• [本题要求]: 从含有“left ankle: (220, 1093, 21)”的那一行起，一直到含有“right wrist: (308, 914, 9)”的那一行为止（首尾两行都算在内），把这些行重写一遍。请将其中的“shoulder”替换为“upper arm”，其余内容保持不变。

(带关键点的人物照片)

□ □ □ □ □ □ □

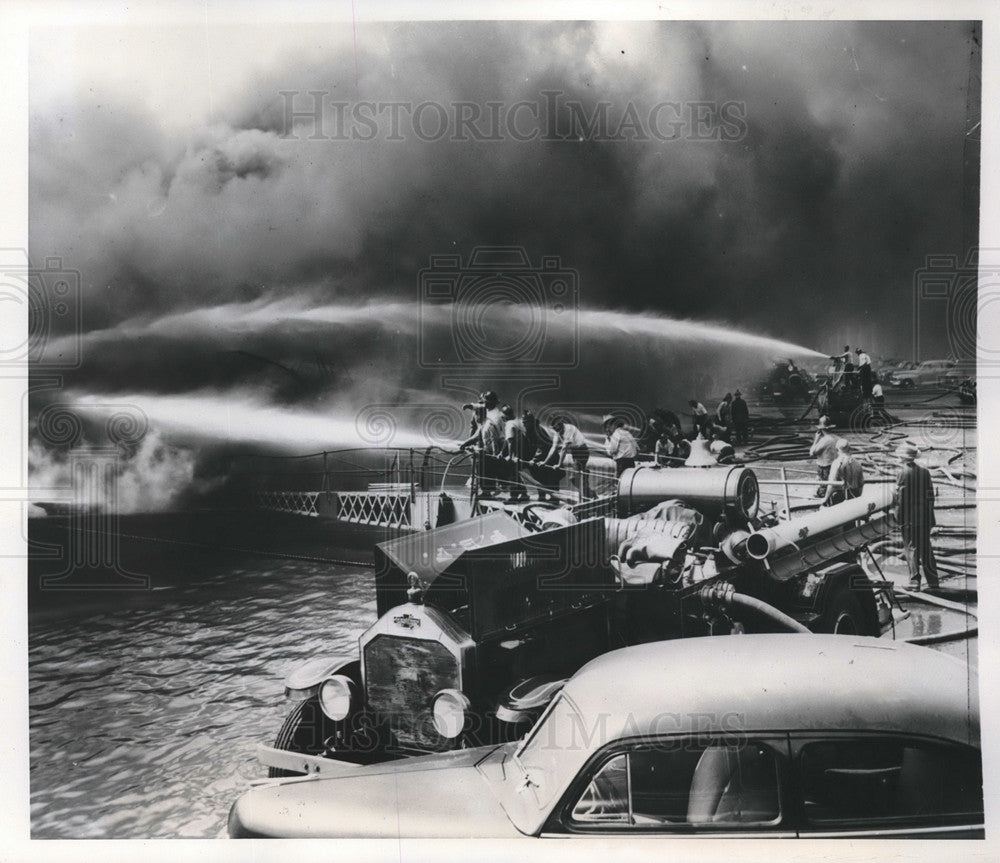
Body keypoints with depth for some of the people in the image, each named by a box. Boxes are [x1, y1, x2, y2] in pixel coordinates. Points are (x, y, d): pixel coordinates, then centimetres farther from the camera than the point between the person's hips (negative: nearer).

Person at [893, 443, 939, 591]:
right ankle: (933, 580, 18)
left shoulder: (902, 473, -11)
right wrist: (930, 517, 14)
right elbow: (930, 495, 8)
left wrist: (898, 519, -7)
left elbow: (899, 498, -12)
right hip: (924, 517, 5)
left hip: (909, 517, -5)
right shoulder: (925, 471, 5)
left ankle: (915, 581, 1)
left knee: (911, 548, 2)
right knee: (926, 547, 14)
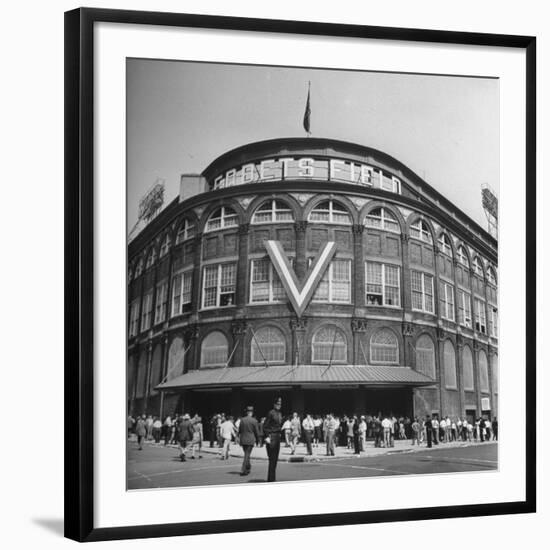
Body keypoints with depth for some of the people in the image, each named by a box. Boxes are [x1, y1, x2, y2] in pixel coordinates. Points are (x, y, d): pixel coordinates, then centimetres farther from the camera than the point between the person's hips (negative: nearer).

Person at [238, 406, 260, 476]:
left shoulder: (242, 420, 1)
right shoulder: (254, 421, -9)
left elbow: (239, 430, 8)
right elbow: (257, 431, -3)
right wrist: (258, 440, 11)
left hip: (243, 439, 4)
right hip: (250, 440, -4)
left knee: (247, 454, 19)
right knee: (247, 455, -2)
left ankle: (248, 468, 28)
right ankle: (243, 470, -9)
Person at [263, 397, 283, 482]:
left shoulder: (279, 414, 14)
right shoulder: (271, 413, -10)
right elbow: (265, 426, -11)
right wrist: (267, 436, -17)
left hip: (278, 437, 8)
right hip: (271, 437, -8)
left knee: (275, 459, 11)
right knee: (272, 459, -8)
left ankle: (271, 478, 18)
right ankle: (271, 479, -4)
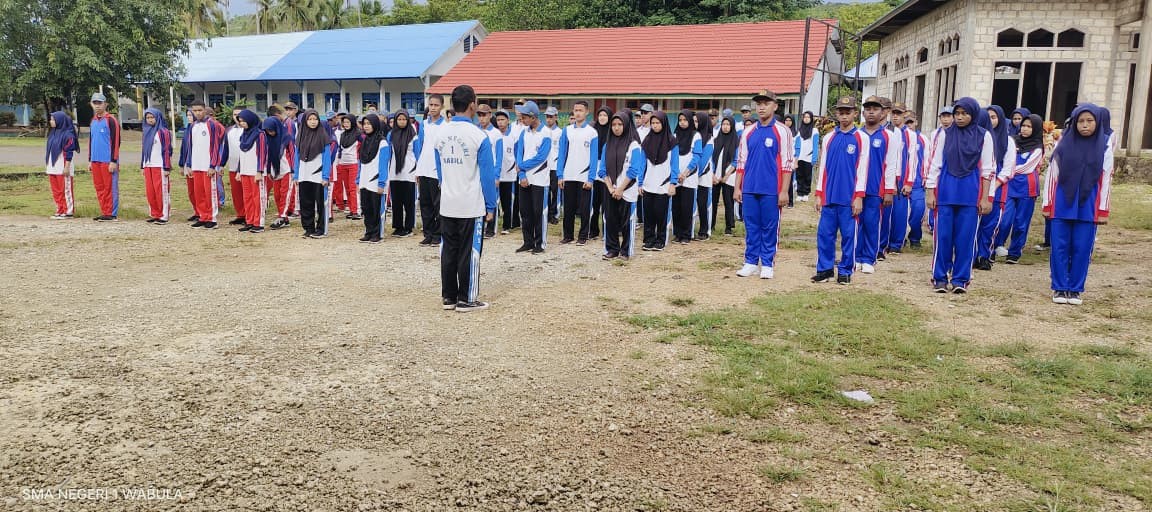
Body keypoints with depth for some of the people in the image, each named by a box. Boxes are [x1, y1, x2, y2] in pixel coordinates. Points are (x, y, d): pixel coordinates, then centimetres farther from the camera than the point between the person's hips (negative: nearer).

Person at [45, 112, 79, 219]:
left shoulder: (67, 134, -11)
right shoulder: (53, 133, 14)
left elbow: (69, 152, -14)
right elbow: (48, 149, 20)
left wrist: (67, 167, -18)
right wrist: (47, 164, 17)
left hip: (63, 168, -8)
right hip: (52, 168, 8)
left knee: (65, 190, -3)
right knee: (56, 191, 11)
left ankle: (68, 212, 3)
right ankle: (60, 211, 17)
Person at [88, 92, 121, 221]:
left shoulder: (111, 120, -6)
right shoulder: (93, 121, 17)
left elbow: (116, 142, -11)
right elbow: (91, 141, 23)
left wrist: (114, 161, -16)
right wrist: (90, 160, 19)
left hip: (108, 161, -8)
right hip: (95, 160, 8)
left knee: (110, 187, -5)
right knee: (99, 187, 8)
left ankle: (111, 214, -1)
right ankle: (104, 212, 14)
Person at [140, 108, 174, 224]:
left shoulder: (163, 132, -5)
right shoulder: (146, 132, 16)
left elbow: (167, 150, -9)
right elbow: (143, 150, 20)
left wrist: (167, 168, -13)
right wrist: (142, 166, 17)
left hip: (159, 166, -7)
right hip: (148, 166, 7)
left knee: (161, 191, -5)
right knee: (150, 191, 6)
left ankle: (163, 216, -1)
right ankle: (154, 214, 14)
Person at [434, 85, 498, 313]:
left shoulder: (441, 133, 5)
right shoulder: (478, 136, -13)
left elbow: (439, 168, 13)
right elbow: (487, 174, -11)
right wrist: (491, 206, -4)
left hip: (447, 205, 6)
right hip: (472, 206, -6)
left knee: (449, 251, 11)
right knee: (469, 253, 2)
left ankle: (448, 297, 18)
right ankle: (466, 300, 7)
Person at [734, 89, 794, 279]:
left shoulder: (782, 131, -1)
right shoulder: (748, 132, 11)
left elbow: (787, 163, -5)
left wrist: (784, 191, -10)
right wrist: (737, 188, 8)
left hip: (771, 190, -4)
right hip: (749, 189, 4)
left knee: (770, 228, 3)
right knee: (751, 227, 8)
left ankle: (767, 265, 11)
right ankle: (751, 262, 17)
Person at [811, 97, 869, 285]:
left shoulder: (862, 138, 1)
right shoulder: (829, 138, 10)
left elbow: (862, 169, -3)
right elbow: (822, 167, 11)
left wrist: (859, 197, -9)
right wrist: (818, 195, 6)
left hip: (849, 198, -3)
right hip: (829, 196, 3)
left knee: (848, 235, 2)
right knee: (824, 233, 3)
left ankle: (845, 271, 12)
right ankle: (825, 269, 13)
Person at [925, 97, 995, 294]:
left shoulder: (984, 136, 4)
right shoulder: (945, 134, 5)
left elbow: (987, 169, 4)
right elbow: (935, 164, 5)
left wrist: (985, 198, 0)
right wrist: (930, 192, 0)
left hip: (971, 194, 0)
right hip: (946, 191, 0)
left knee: (965, 237, 2)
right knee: (943, 235, 1)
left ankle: (960, 279, 11)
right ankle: (940, 277, 10)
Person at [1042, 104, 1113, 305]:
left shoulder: (1105, 145, 2)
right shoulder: (1064, 142, 1)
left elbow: (1106, 178, 2)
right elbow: (1052, 174, 3)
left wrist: (1103, 210, -1)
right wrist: (1047, 204, 1)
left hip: (1088, 205, 0)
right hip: (1062, 203, 0)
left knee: (1082, 249, 3)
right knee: (1060, 247, 1)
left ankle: (1075, 289, 14)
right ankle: (1060, 288, 11)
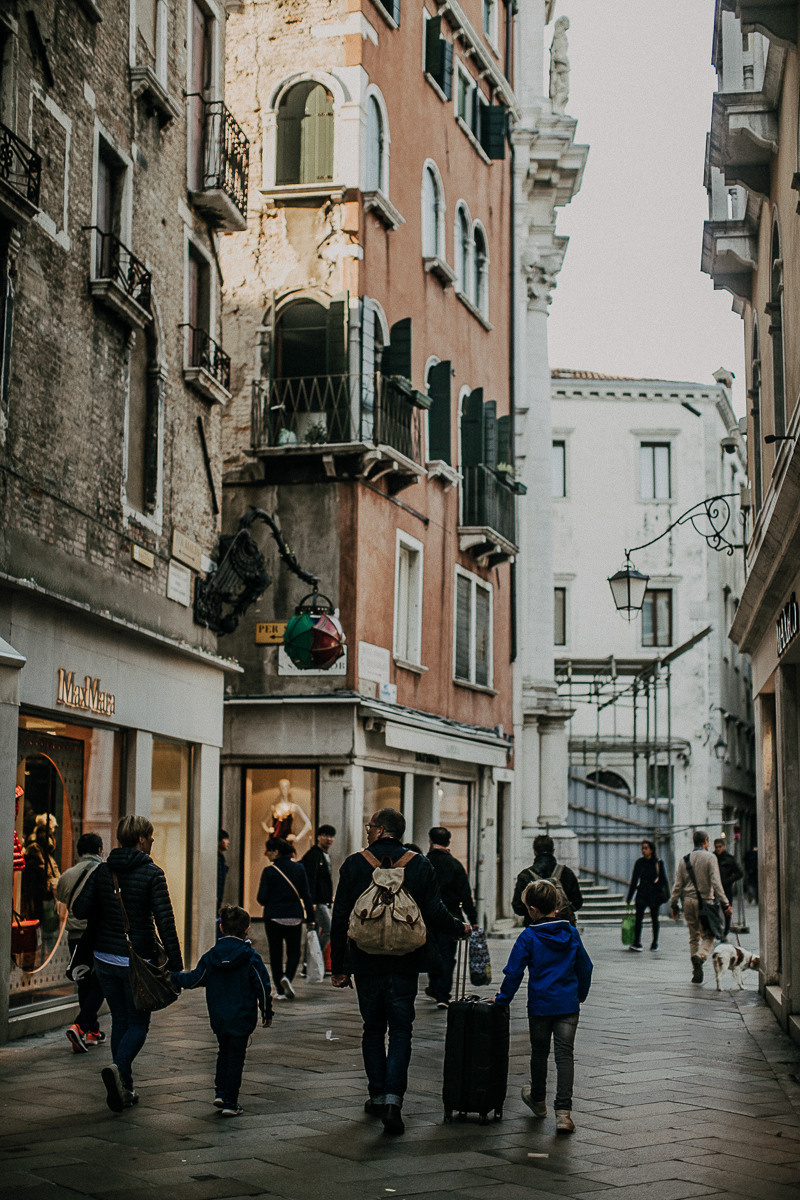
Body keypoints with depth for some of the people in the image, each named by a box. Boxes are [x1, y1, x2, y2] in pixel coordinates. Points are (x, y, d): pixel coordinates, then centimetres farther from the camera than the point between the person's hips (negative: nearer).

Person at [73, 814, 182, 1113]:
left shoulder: (103, 871, 2)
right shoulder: (151, 873, -11)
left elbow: (81, 909, -3)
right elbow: (164, 919, -15)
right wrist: (174, 962, -11)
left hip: (105, 957, 4)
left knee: (120, 1020, 15)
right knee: (138, 1023, 6)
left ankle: (124, 1089, 16)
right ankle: (119, 1069, -21)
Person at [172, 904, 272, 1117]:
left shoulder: (211, 956, -3)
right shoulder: (252, 958, -10)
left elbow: (195, 979, 1)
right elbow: (263, 988, -7)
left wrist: (174, 976, 16)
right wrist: (267, 1013, 4)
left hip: (218, 1018, 3)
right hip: (242, 1018, -3)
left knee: (224, 1052, 24)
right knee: (236, 1058, 4)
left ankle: (220, 1093, 21)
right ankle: (230, 1103, 5)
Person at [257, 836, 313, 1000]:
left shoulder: (269, 871, -9)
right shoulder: (299, 868, 0)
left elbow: (262, 898, -10)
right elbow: (305, 894, 0)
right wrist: (308, 914, 9)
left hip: (273, 917, -2)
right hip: (295, 917, 2)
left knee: (275, 953, 9)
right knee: (294, 951, 10)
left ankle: (280, 990, 10)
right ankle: (288, 977, -16)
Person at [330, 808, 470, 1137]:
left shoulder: (354, 864, -2)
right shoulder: (419, 865, -1)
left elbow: (340, 920, -1)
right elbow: (434, 912, -4)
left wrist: (339, 967, 6)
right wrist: (460, 930, 17)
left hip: (366, 962, 0)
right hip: (405, 963, 0)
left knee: (373, 1029, 15)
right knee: (400, 1030, 3)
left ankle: (378, 1096, 17)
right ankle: (393, 1097, -12)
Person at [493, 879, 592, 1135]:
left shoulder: (528, 937, -9)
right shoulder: (571, 933, 2)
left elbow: (514, 972, -8)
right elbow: (585, 967, 12)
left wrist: (503, 998, 6)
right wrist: (581, 994, 27)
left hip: (540, 1005, -2)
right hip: (568, 1005, 2)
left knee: (539, 1053, 17)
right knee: (565, 1054, -1)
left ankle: (538, 1100, 36)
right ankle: (563, 1111, -12)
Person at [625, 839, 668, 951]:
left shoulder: (658, 863, 0)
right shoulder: (639, 862, 5)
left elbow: (664, 879, 5)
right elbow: (634, 880, 10)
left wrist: (666, 895, -3)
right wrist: (629, 898, 10)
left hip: (654, 895, -1)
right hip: (642, 894, 1)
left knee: (654, 919, 7)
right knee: (638, 918, -13)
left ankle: (655, 943, 19)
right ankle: (637, 943, -15)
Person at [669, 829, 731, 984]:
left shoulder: (684, 860, 8)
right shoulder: (710, 857, -5)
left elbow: (678, 884, 7)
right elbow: (715, 882, -12)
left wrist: (673, 905, 12)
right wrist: (724, 903, -11)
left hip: (688, 901, 4)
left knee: (694, 937, 11)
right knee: (708, 935, 4)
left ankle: (696, 973, 8)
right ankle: (700, 956, -24)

□ □ □ □ □ □ □

• [本题结果]:
left ankle: (220, 1093, 21)
right ankle: (230, 1103, 5)
Person at [257, 836, 313, 1000]:
left upper arm: (269, 871, -9)
right upper arm: (299, 868, 0)
left elbow: (262, 898, -10)
right elbow: (305, 894, 0)
right wrist: (308, 914, 9)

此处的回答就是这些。